Transcribed page contents
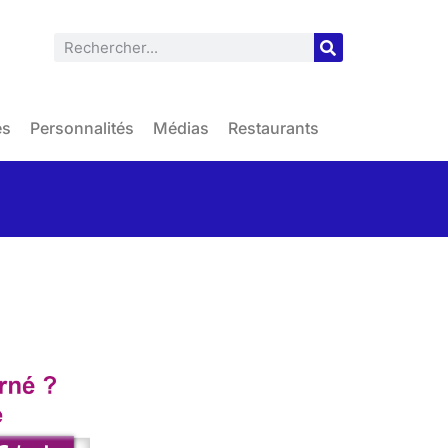
es
Personnalités
Médias
Restaurants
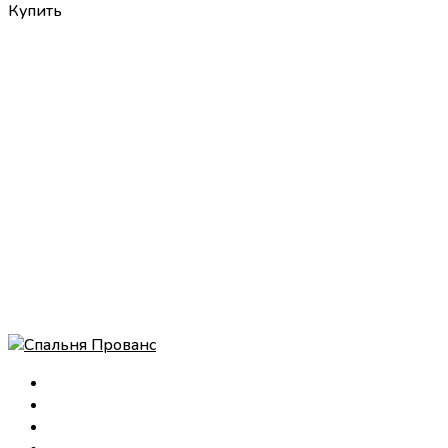
Купить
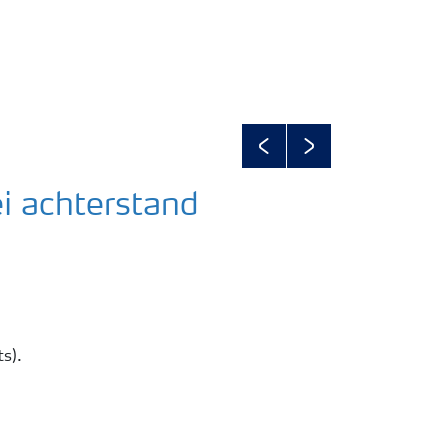
Previous
Next
ei achterstand
ts).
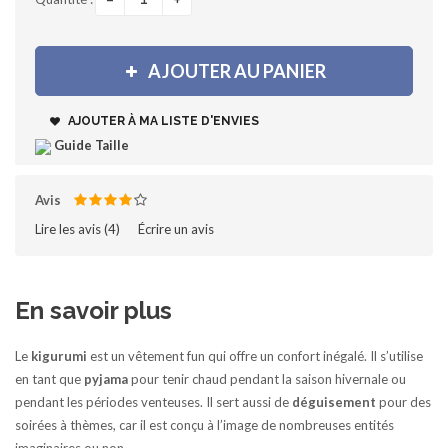
+
AJOUTER AU PANIER
AJOUTER À MA LISTE D'ENVIES
Guide Taille
Avis
Lire les avis (
4
)‎
Écrire un avis
En savoir plus
Le
kigurumi
est un vêtement fun qui offre un confort inégalé. Il s’utilise
en tant que
pyjama
pour tenir chaud pendant la saison hivernale ou
pendant les périodes venteuses. Il sert aussi de
déguisement
pour des
soirées à thèmes, car il est conçu à l’image de nombreuses entités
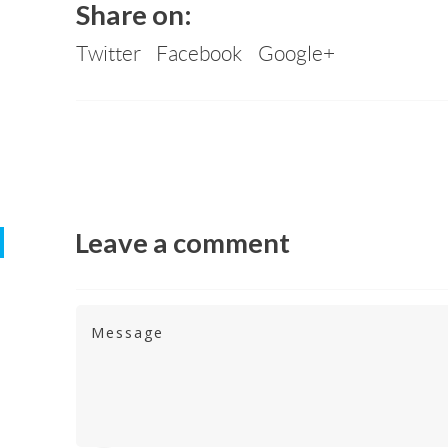
Share on:
Twitter
Facebook
Google+
Leave a comment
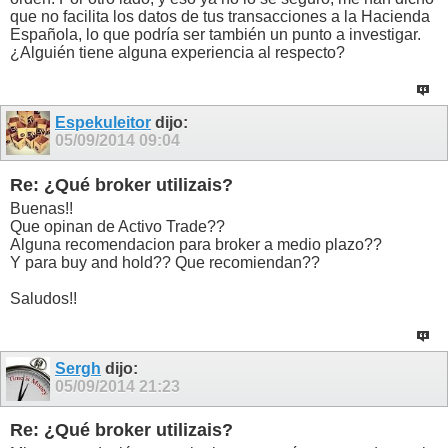
que no facilita los datos de tus transacciones a la Hacienda
Española, lo que podría ser también un punto a investigar.
¿Alguién tiene alguna experiencia al respecto?
Espekuleitor
dijo:
05/09/2014
09:04
Re: ¿Qué broker utilizais?
Buenas!!
Que opinan de Activo Trade??
Alguna recomendacion para broker a medio plazo??
Y para buy and hold?? Que recomiendan??
Saludos!!
Sergh
dijo:
05/09/2014
21:23
Re: ¿Qué broker utilizais?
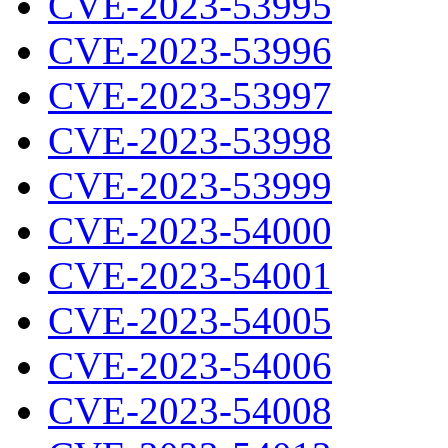
CVE-2023-53995
CVE-2023-53996
CVE-2023-53997
CVE-2023-53998
CVE-2023-53999
CVE-2023-54000
CVE-2023-54001
CVE-2023-54005
CVE-2023-54006
CVE-2023-54008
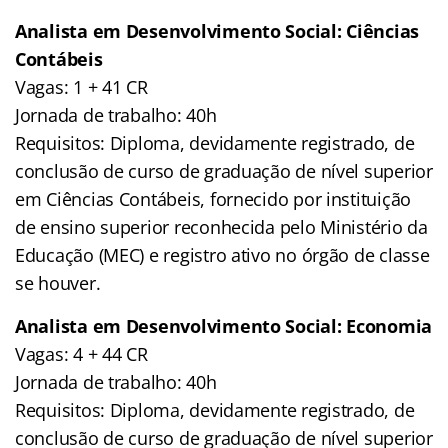
Analista em Desenvolvimento Social: Ciências
Contábeis
Vagas: 1 + 41 CR
Jornada de trabalho: 40h
Requisitos: Diploma, devidamente registrado, de
conclusão de curso de graduação de nível superior
em Ciências Contábeis, fornecido por instituição
de ensino superior reconhecida pelo Ministério da
Educação (MEC) e registro ativo no órgão de classe
se houver.
Analista em Desenvolvimento Social: Economia
Vagas: 4 + 44 CR
Jornada de trabalho: 40h
Requisitos: Diploma, devidamente registrado, de
conclusão de curso de graduação de nível superior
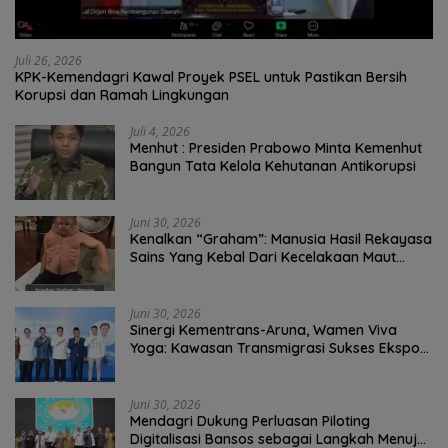
Juli 26, 2026
KPK-Kemendagri Kawal Proyek PSEL untuk Pastikan Bersih
Korupsi dan Ramah Lingkungan
Juli 4, 2026
Menhut : Presiden Prabowo Minta Kemenhut
Bangun Tata Kelola Kehutanan Antikorupsi
Juni 30, 2026
Kenalkan “Graham”: Manusia Hasil Rekayasa
Sains Yang Kebal Dari Kecelakaan Maut
Paling Tragis!
Juni 30, 2026
Sinergi Kementrans-Aruna, Wamen Viva
Yoga: Kawasan Transmigrasi Sukses Ekspor
Rajungan Ke Pasar Global
Juni 30, 2026
Mendagri Dukung Perluasan Piloting
Digitalisasi Bansos sebagai Langkah Menuju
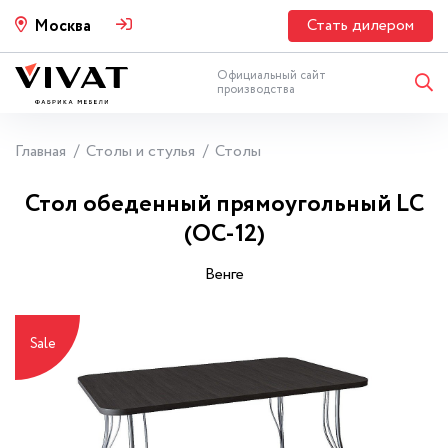
Стать дилером
Москва
Официальный сайт
производства
Главная
Столы и стулья
Столы
Стол обеденный прямоугольный LС
(ОС-12)
Венге
Sale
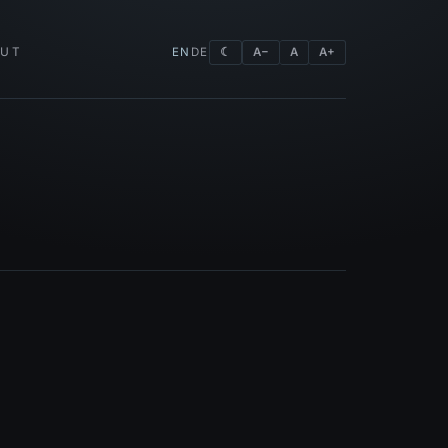
OUT
EN
DE
☾
A−
A
A+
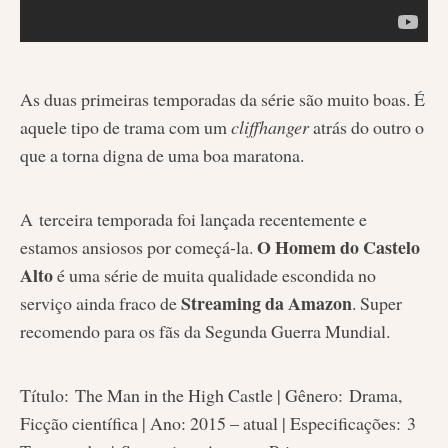
As duas primeiras temporadas da série são muito boas. É
aquele tipo de trama com um
cliffhanger
atrás do outro o
que a torna digna de uma boa maratona.
A terceira temporada foi lançada recentemente e
O Homem do Castelo
estamos ansiosos por começá-la.
Alto
é uma série de muita qualidade escondida no
Streaming da Amazon
serviço ainda fraco de
. Super
recomendo para os fãs da Segunda Guerra Mundial.
Título: The Man in the High Castle | Gênero: Drama,
Ficção científica | Ano: 2015 – atual | Especificações: 3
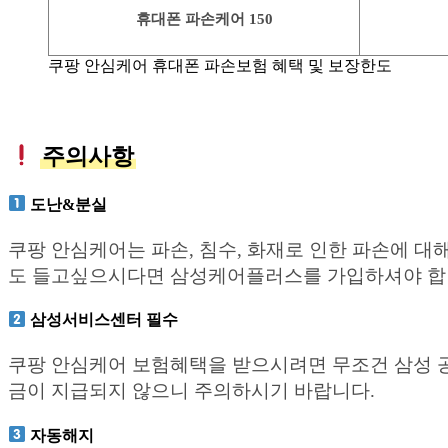
휴대폰 파손케어 150
쿠팡 안심케어 휴대폰 파손보험 혜택 및 보장한도
주의사항
도난&분실
쿠팡 안심케어는 파손, 침수, 화재로 인한 파손에 대해
도 들고싶으시다면 삼성케어플러스를 가입하셔야 합
삼성서비스센터 필수
쿠팡 안심케어 보험혜택을 받으시려면 무조건 삼성 
금이 지급되지 않으니 주의하시기 바랍니다.
자동해지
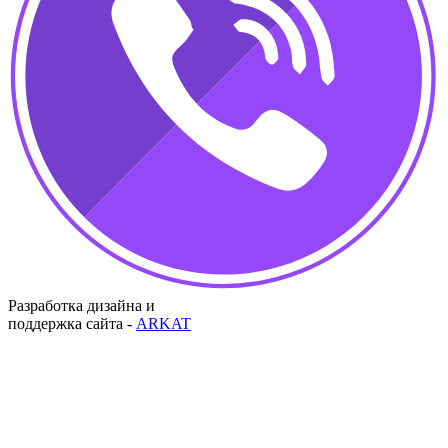
Разработка дизайна и
поддержка сайта -
ARKAT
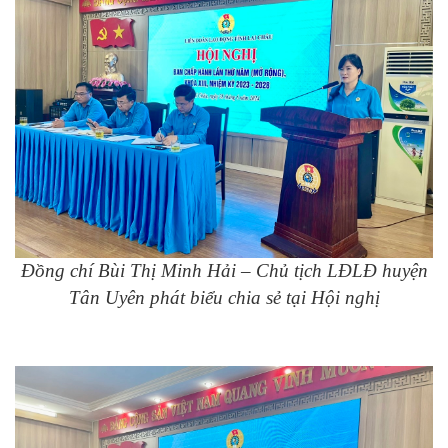
Đồng chí Bùi Thị Minh Hải – Chủ tịch LĐLĐ huyện
Tân Uyên
phát biểu chia sẻ tại Hội nghị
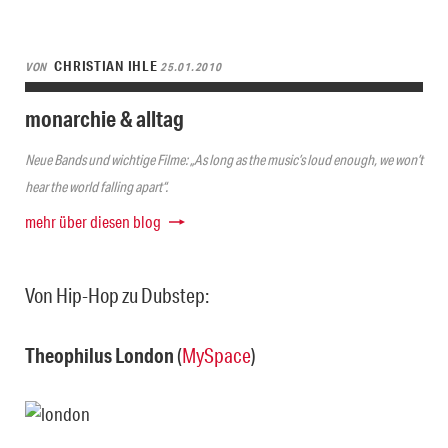
CHRISTIAN IHLE
VON
25.01.2010
monarchie & alltag
Neue Bands und wichtige Filme: „As long as the music’s loud enough, we won’t
hear the world falling apart“.
mehr über diesen blog
Von Hip-Hop zu Dubstep:
Theophilus London
(
MySpace
)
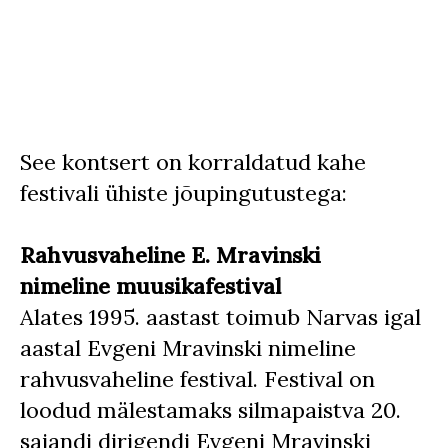
See kontsert on korraldatud kahe
festivali ühiste jõupingutustega:
Rahvusvaheline E. Mravinski
nimeline
muusikafestival
Alates 1995. aastast toimub Narvas igal
aastal Evgeni Mravinski nimeline
rahvusvaheline festival. Festival on
loodud mälestamaks silmapaistva 20.
sajandi dirigendi Evgeni Mravinski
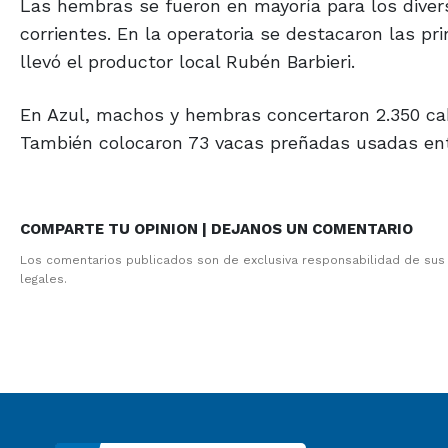
Las hembras se fueron en mayoría para los diver
corrientes. En la operatoria se destacaron las pr
llevó el productor local Rubén Barbieri.
En Azul, machos y hembras concertaron 2.350 ca
También colocaron 73 vacas preñadas usadas entre
COMPARTE TU OPINION | DEJANOS UN COMENTARIO
Los comentarios publicados son de exclusiva responsabilidad de sus
legales.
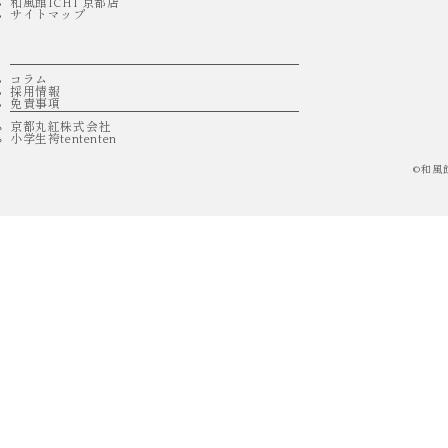
和風館ICHI 京都店
サイトマップ
コラム
採用情報
免責事項
京都丸紅株式会社
小学生袴tententen
©
和風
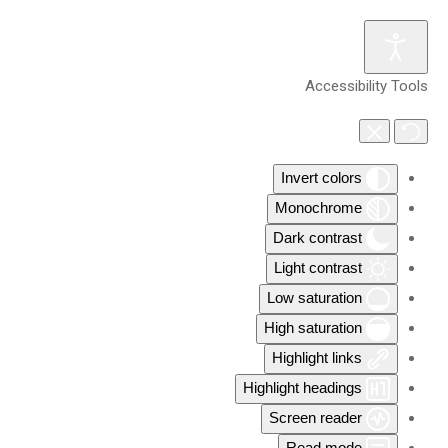
Accessibility Tools
Invert colors
Monochrome
Dark contrast
Light contrast
Low saturation
High saturation
Highlight links
Highlight headings
Screen reader
Read mode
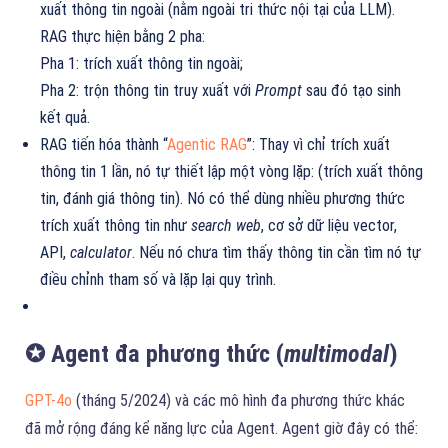
xuất thông tin ngoài (nằm ngoài tri thức nội tại của LLM).
RAG thực hiện bằng 2 pha:
Pha 1: trích xuất thông tin ngoài;
Pha 2: trộn thông tin truy xuất với
Prompt
sau đó tạo sinh
kết quả.
RAG tiến hóa thành “
Agentic RAG
”: Thay vì chỉ trích xuất
thông tin 1 lần, nó tự thiết lập một vòng lặp: (trích xuất thông
tin, đánh giá thông tin). Nó có thể dùng nhiều phương thức
trích xuất thông tin như
search web
, cơ sở dữ liệu vector,
API,
calculator
. Nếu nó chưa tìm thấy thông tin cần tìm nó tự
điều chỉnh tham số và lặp lại quy trình.
✪ Agent đa phương thức (
multimodal
)
GPT-4o
(tháng 5/2024) và các mô hình đa phương thức khác
đã mở rộng đáng kể năng lực của Agent. Agent giờ đây có thể:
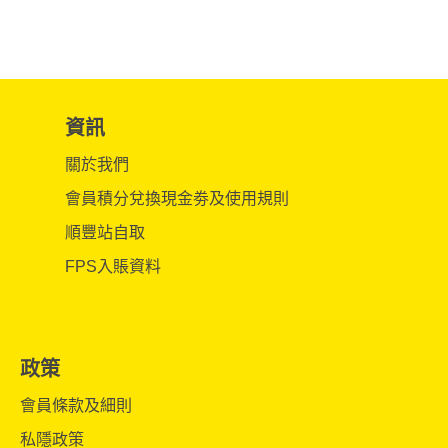
資訊
關於我們
會員積分兌換現金劵及使用規則
順豐站自取
FPS入賬資料
政策
會員條款及細則
私隱政策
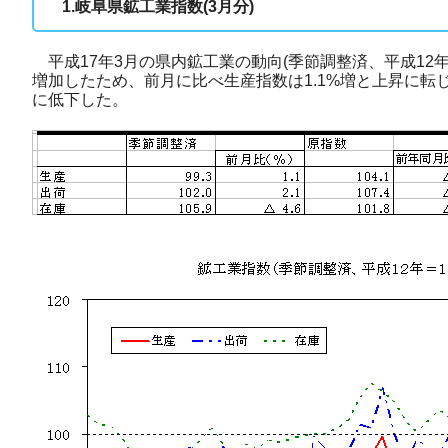
1.岐阜県鉱工業指数(3月分)
平成17年3月の県内鉱工業の動向(季節調整済、平成12
増加したため、前月に比べ生産指数は1.1%増と上昇に転じ
に低下した。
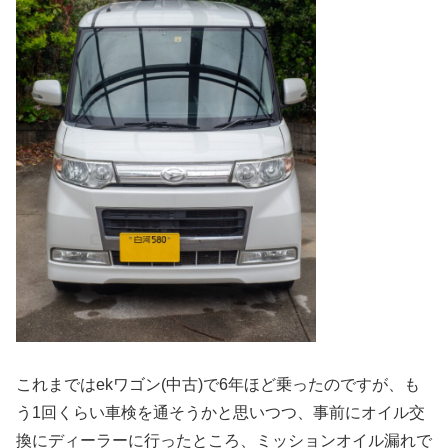
これまではekワゴン(中古)で6年ほど乗ったのですが、も
う1回くらい車検を通そうかと思いつつ、事前にオイル交
換にディーラーに行ったところ、ミッションオイル漏れで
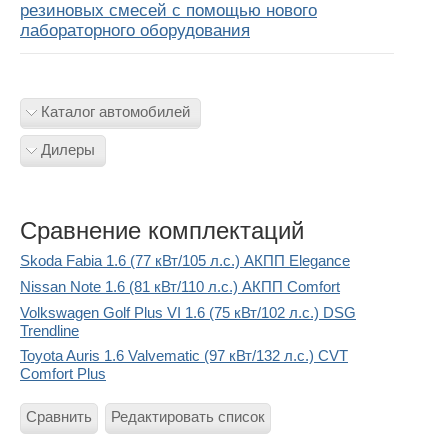
резиновых смесей с помощью нового
лабораторного оборудования
Каталог автомобилей
Дилеры
Сравнение комплектаций
Skoda Fabia 1.6 (77 кВт/105 л.с.) АКПП Elegance
Nissan Note 1.6 (81 кВт/110 л.с.) АКПП Comfort
Volkswagen Golf Plus VI 1.6 (75 кВт/102 л.с.) DSG
Trendline
Toyota Auris 1.6 Valvematic (97 кВт/132 л.с.) CVT
Comfort Plus
Сравнить
Редактировать список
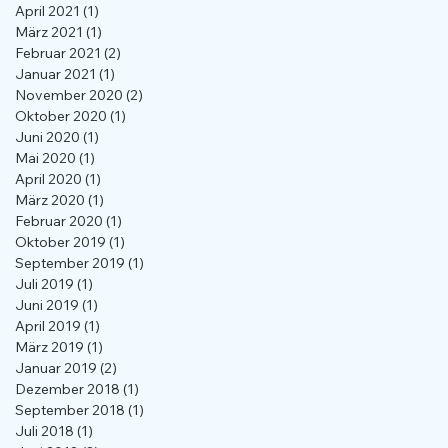
April 2021
(1)
1 Beitrag
März 2021
(1)
1 Beitrag
Februar 2021
(2)
2 Beiträge
Januar 2021
(1)
1 Beitrag
November 2020
(2)
2 Beiträge
Oktober 2020
(1)
1 Beitrag
Juni 2020
(1)
1 Beitrag
Mai 2020
(1)
1 Beitrag
April 2020
(1)
1 Beitrag
März 2020
(1)
1 Beitrag
Februar 2020
(1)
1 Beitrag
Oktober 2019
(1)
1 Beitrag
September 2019
(1)
1 Beitrag
Juli 2019
(1)
1 Beitrag
Juni 2019
(1)
1 Beitrag
April 2019
(1)
1 Beitrag
März 2019
(1)
1 Beitrag
Januar 2019
(2)
2 Beiträge
Dezember 2018
(1)
1 Beitrag
September 2018
(1)
1 Beitrag
Juli 2018
(1)
1 Beitrag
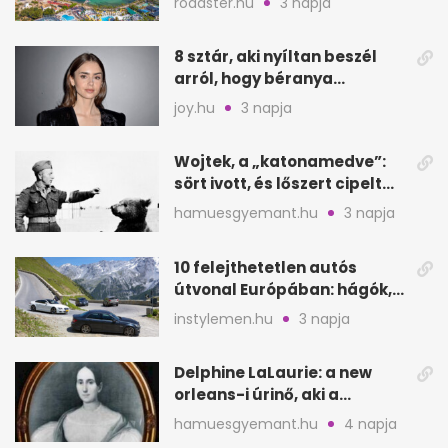
roadster.hu
3 napja
8 sztár, aki nyíltan beszél
arról, hogy béranya
segítette a családalapítást
joy.hu
3 napja
Wojtek, a „katonamedve”:
sört ivott, és lőszert cipelt
Monte Cassinónál
hamuesgyemant.hu
3 napja
10 felejthetetlen autós
útvonal Európában: hágók,
partok, fjordok
instylemen.hu
3 napja
Delphine LaLaurie: a new
orleans-i úrinő, aki a
padláson kínzott
hamuesgyemant.hu
4 napja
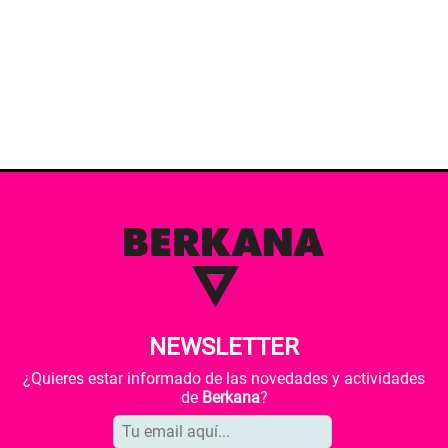
NEWSLETTER
¿Quieres estar informado de las novedades y actividades
de
Berkana
?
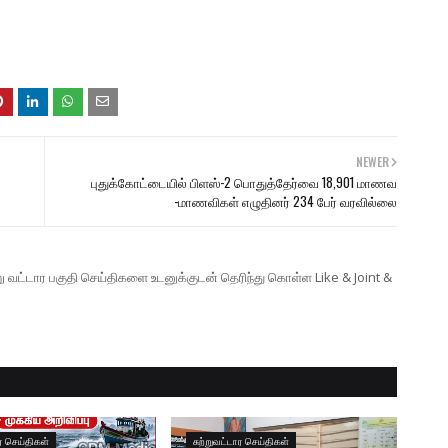
NEWER
புதுக்கோட்டையில் பிளஸ்-2 பொதுத்தேர்வை 18,901 மாணவ
-மாணவிகள் எழுதினர் 234 பேர் வரவில்லை
ற்று வட்டார பகுதி செய்திகளை உடனுக்குடன் தெரிந்து கொள்ள Like & Joint &
ார செய்திகள்
சுற்றுவட்டார செய்திகள்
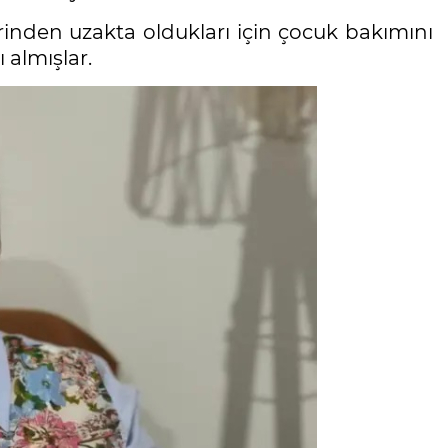
rinden uzakta oldukları için çocuk bakımını
 almışlar.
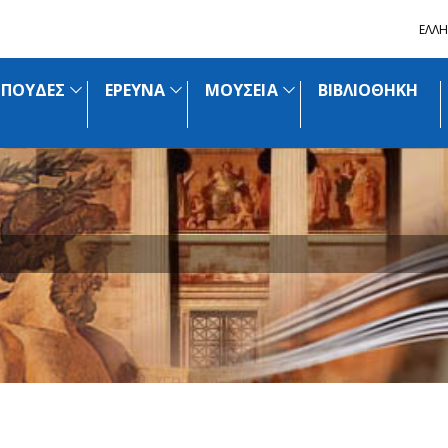
ΕΛΛΗ
ΣΠΟΥΔΕΣ
ΕΡΕΥΝΑ
ΜΟΥΣΕΙΑ
ΒΙΒΛΙΟΘΗΚΗ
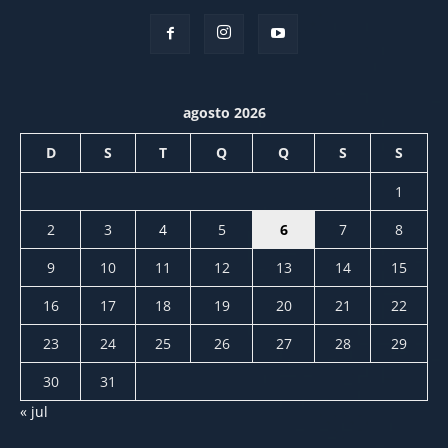
agosto 2026
D
S
T
Q
Q
S
S
1
2
3
4
5
6
7
8
9
10
11
12
13
14
15
16
17
18
19
20
21
22
23
24
25
26
27
28
29
30
31
« jul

(What you will do):
In the lines above, locate the string "Desenvolvimento". Copy every line where it occurs.

(Answer to the problem):
Analista em Desenvolvimento Social: Ciências
Analista em Desenvolvimento Social: Economia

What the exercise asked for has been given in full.